Jerry Jones’ circus of a football team proved once again it has no real direction with a surprise trade Tuesday morning with the NFL trade deadline just hours away.
The Cowboys sent a fourth-round pick for Panthers WR Jonathan Mingo, who has precisely 12 catches for 121 yards this year. He was a second-round selection in 2023 but failed to seriously crack Carolina’s receiver rotation despite the offense’s struggles.
Considering that Amari Cooper and Davante Adams were traded for third-round picks while DeAndre Hopkins was had for a conditional fifth, Jones’ latest gaffe represents his complete inability to judge value.
Jerry Jones Embarrasses Himself With Cowboys Trade for WR Jonathan Mingo
Trade!

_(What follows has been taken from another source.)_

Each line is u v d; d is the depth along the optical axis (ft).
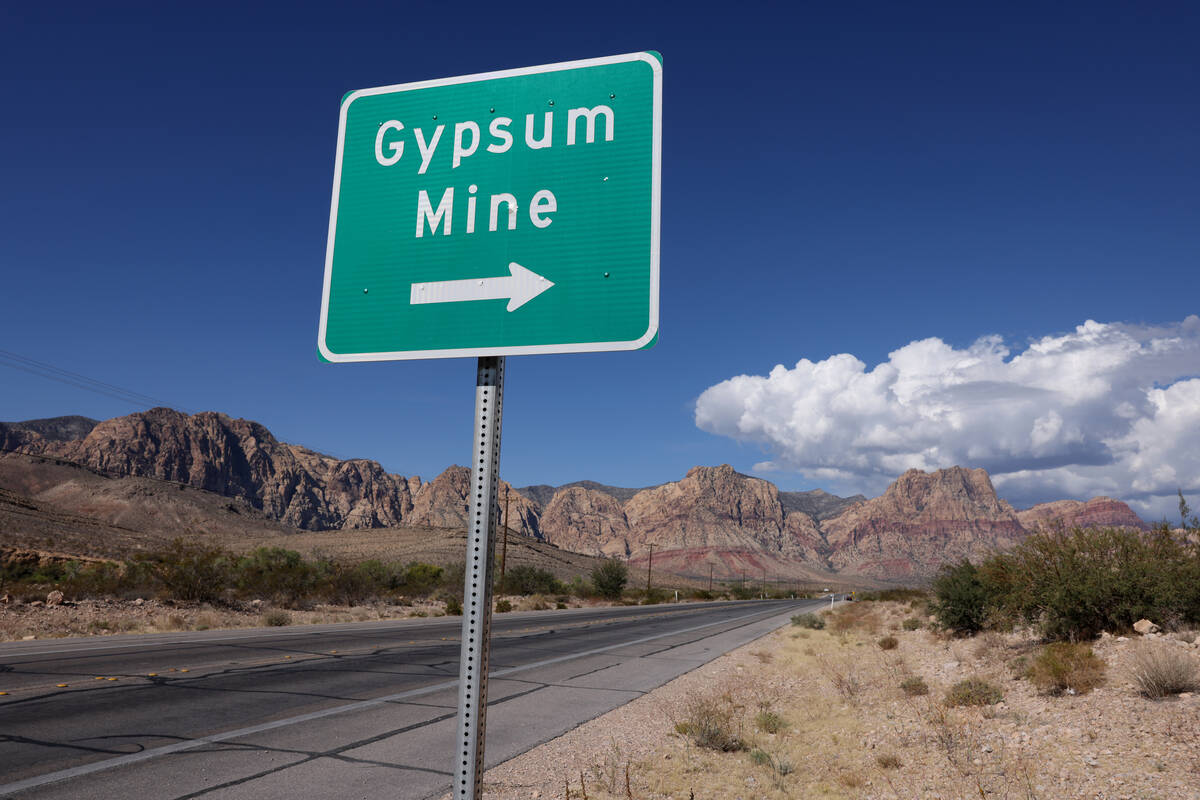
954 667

The #Cowboys are acquiring WR Jonathan Mingo and a 2025 seventh-round pick from the #Panthers for a 2025 fourth-round pick, per sources. pic.twitter.com/TQhbRzfTA8
— Tom Pelissero (@TomPelissero) November 5, 2024
Mingo was a fine player coming out of Mississippi and flashed some in his rookie year, hauling in 43 passes for 418 yards. He’s not a true impact player though, and Dallas misread the trade market in a devastating way.
Even Diontae Johnson was traded for a bag of peanuts, yet Mingo is somehow the player the Cowboys overpaid for? Jones was a huge fan of Mingo’s in college and draft wizard Mel Kiper Jr. thought Dallas would draft him, yet this is the exact kind of move that unintelligent teams make, not competitive ones.
This will shock no one but:
The Dallas Cowboys spent more to acquire Jonathan Mingo than they got in exchange for Amari Cooper.
— RJ Ochoa (@rjochoa) November 5, 2024
When Jones said Tuesday morning that a big move was coming, this can’t be what fans imagined. Mingo has precisely zero catches over the last three games and has seen his snap count diminish despite injuries to Panthers starters.
This is a player who should’ve required a sixth or seventh-round pick to acquire. How did the Cowboys get fleeced this badly?
Jones’ trademark is overplaying his hand. He waited too long to sign extensions for CeeDee Lamb and Dak Prescott then was forced to pay top dollar. He’s doing the exact same thing with Micah Parsons right now, all the while bemoaning the salary cap for making it hard to improve the roster.
All of Dallas’ poor decisions over the last two decades trace back to one person. Jones hasn’t learned his lesson and based on Tuesday’s trade, he likely never will.